I want to get two different things from the files - A and B, and I can match both of them with regex. I want to match both of them at once - so only rows with both things will be printed. I know how to do that, and I've seen many SO posts answering how to do it.
But I don't know how to print just A B
without rest of the line. I don't know in which order or in which columns will be the two things, so I don't know how (or if I even can) use awk.
Example:
(match A[0-9], B[0-9])
A0 B0 C0
B1 C1 D1
E2 C2 A2
C3 F3 F3
B4 F4 A4
Result:
A0 B0
A4 B4
Upvotes: 0
Views: 98
Reputation: 133770
1st Solution: using match
function of awk
. It will give output in order from letter A to B as per OP's shown examples.
awk '
match($0,/A[0-9]+/){
val=substr($0,RSTART,RLENGTH)
if(val && match($0,/B[0-9]+/)){
print val,substr($0,RSTART,RLENGTH)
}
}' Input_file
2nd Solution: This solution will not care of letter A and B, so in which order they are coming into line they will appear in same order.
awk '
{
for(i=1;i<=NF;i++){
if($i ~ /A[0-9]+/ || $i ~ /B[0-9]+/){
val=val?val OFS $i:$i
}
}
if(val ~ /A[0-9]+/ && val ~ /B[0-9]+/){
print val
}
val=""
}
END{
if(val ~ /A[0-9]+/ && val ~ /B[0-9]+/){
print val
}
}' Input_file
3rd Solution: considering that you need them in order of A to B in output then following may help.
awk '
{
for(i=1;i<=NF;i++){
line=$i
sub(/[0-9]+/,"",line)
if($i ~ /A[0-9]+/ || $i ~ /B[0-9]+/){
array[tolower(line)]=$i
}
}
if(array["a"] ~ /A[0-9]+/ && array["b"] ~ /B[0-9]+/){
print array["a"],array["b"]
}
delete array
}
END{
if(array["a"] ~ /A[0-9]+/ && array["b"] ~ /B[0-9]+/){
print array["a"],array["b"]
}
}' Input_file
NOTE: Adding information from man awk
documentation about used functions eg--> match
, tolower
, RSTART
and RLENGTH
match(s, r [, a]) Returns the position in s where the regular expression r occurs, or 0 if r is not present, and sets the values of RSTART and RLENGTH. Note that the argument order is the same as for the ~ operator: str ~ re. If array a is provided, a is cleared and then elements 1 through n are filled with the portions of s that match the corresponding parenthesized subexpression in r. The 0’th element of a contains the portion of s matched by the entire regular expression r. Sub- scripts a[n, "start"], and a[n, "length"] provide the starting index in the string and length respectively, of each matching substring.

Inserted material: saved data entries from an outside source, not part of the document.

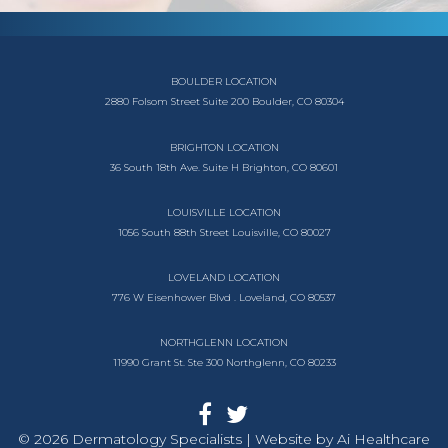
BOULDER LOCATION
2880 Folsom Street
Suite 200
Boulder, CO 80304
BRIGHTON LOCATION
36 South 18th Ave.
Suite H
Brighton, CO 80601
LOUISVILLE LOCATION
1056 South
88th Street
Louisville, CO 80027
LOVELAND LOCATION
776 W Eisenhower Blvd .
Loveland, CO 80537
NORTHGLENN LOCATION
11990 Grant St. Ste 300
Northglenn, CO 80233
© 2026 Dermatology Specialists | Website by
Ai Healthcare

RSTART The index of the first character matched by match(); 0 if no match. (This implies that character indices start at one.)

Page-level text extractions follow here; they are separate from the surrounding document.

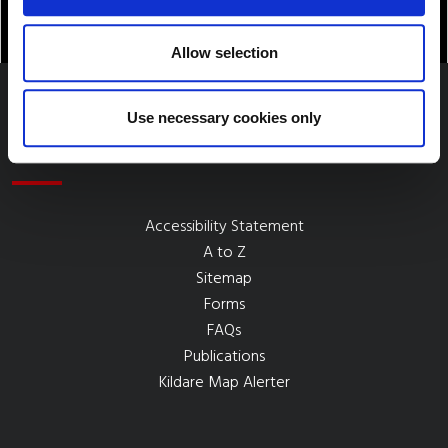
Allow selection
Use necessary cookies only
Quick Links
Accessibility Statement
A to Z
Sitemap
Forms
FAQs
Publications
Kildare Map Alerter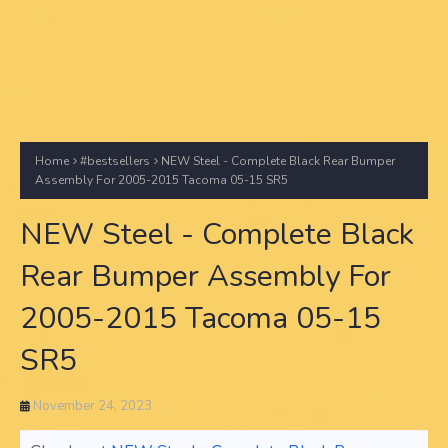
Home
#bestsellers
NEW Steel - Complete Black Rear Bumper
Assembly For 2005-2015 Tacoma 05-15 SR5
NEW Steel - Complete Black
Rear Bumper Assembly For
2005-2015 Tacoma 05-15
SR5
November 24, 2023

RLENGTH The length of the string matched by match(); -1 if no match.
tolower(str) Returns a copy of the string str, with all the upper-case characters in str translated to their corresponding lower-case counterparts. Non-alphabetic characters are left unchanged.
Upvotes: 3
Reputation: 50815
But I don't know how to print just A B without rest of the line.
Well, you need to remove everything but A and B from matching lines and force awk to recompute fields ($1=$1
does that).
awk '/A[0-9]/ && /B[0-9]/ { gsub(/[^AB][0-9]/,""); $1=$1; print }' file
Upvotes: 1